Fall 2000

Films by Ernie Gehr & James Benning

November 18 + 19, 2000
Elizabeth Leach Gallery

Two filmmakers born in Milwaukee, WI, just a year apart--Gehr in 1941 and Benning in 1942--both of whom now live and work in California. In different ways, each has exploited "structuralist" techniques to create films of great power and subtlety that transcend academic labels. Often focusing on mundane subjects, and always foregrounding the materials and limitations of cinematic art, their films reveal the workings of consciousness, the nature of perception, and the relationships of the filmmaker and viewer to the world.

— David Abel

9/1/75 by James Benning
(1975, color/sound, 22 min.)
A 22 minute tracking shot through a Wisconsin camp ground on Labor Day. Most of the sound was recorded on location, and some wasn’t

— James Benning

Benning’s artistic obsessions: the collision between American landscape and the human presence that endlessly reworks, re-creates, produces, and soils it; the production/subsumption of the narrative by the structural aspects of filmmaking; the descreet self-exploration of the filmmaker, at the crossroads between suggestive power of the images and the narrative expectations of the spectators.

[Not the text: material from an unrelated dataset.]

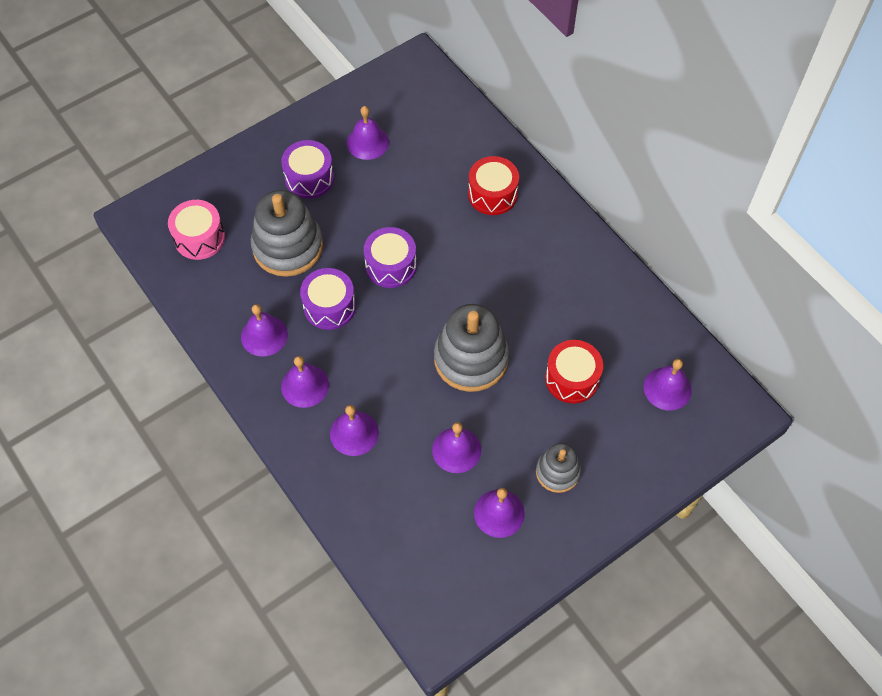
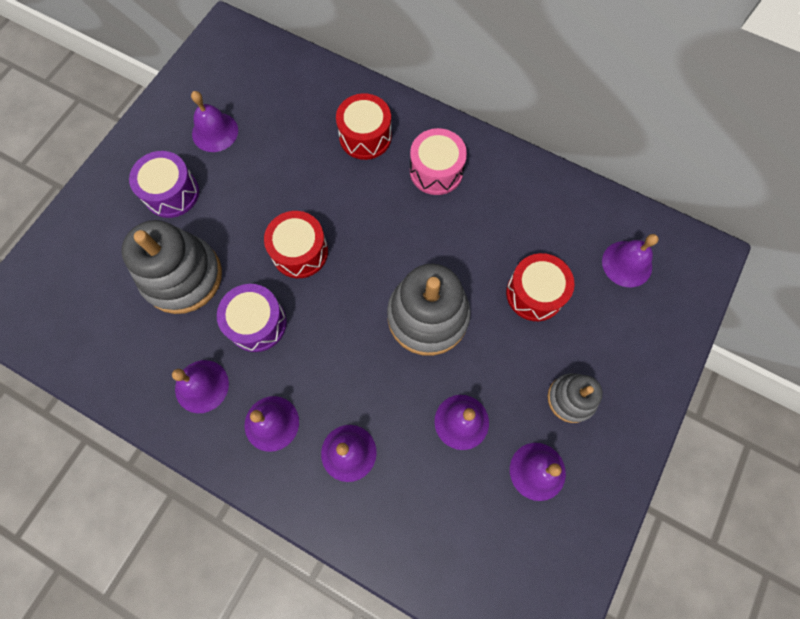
camera: 25 degrees left, 10 degrees up
(199, 238) = (81, 307): pink drum -> pink drum (436, 171)
(391, 265) = (300, 252): purple drum -> red drum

— Berenice Reynaud, Film Comment Nov/Dec 1996

Though faced with emptiness he must choose to experience the empty scene. The effect is one of stasis, a literal ’standing still’ through which he himself must move.

— Donald Richie on Yasujiro Ozu, as quote in Reynaud’s article on James Benning

Side/Walk/Shuttle by Ernie Gehr
(1991, color/sound, 47 min.)
The films makes a convincing case for the truth of its grand conceit: that living in a modern city is like being in the cinema--the city creates and limits movements, constructs perspectives, defines views. Cinema was invented only a few years after the skyscraper, in 1895, and Gehr sees both as mechanical constructs related by their rectilinearity.

— Fred Camper on Side/Walk/Shuttle, Chicago Reader

Traditional and established avant-guarde film teaches film to be an image, a representating. But film is a real thing and as a real thing it is not imitation. It does not reflect on life, it embodies the life of the mind... Film is a variable intensity of light, an internal balance of time, a movement within a given space.

— Ernie Gehr, program notes, MoMA, New York

In the avant-garde cinema the image is an ad hoc fabrication, a sign, often radiant with lush beauty, just as often reductuvely stark, that points to a configuration of time.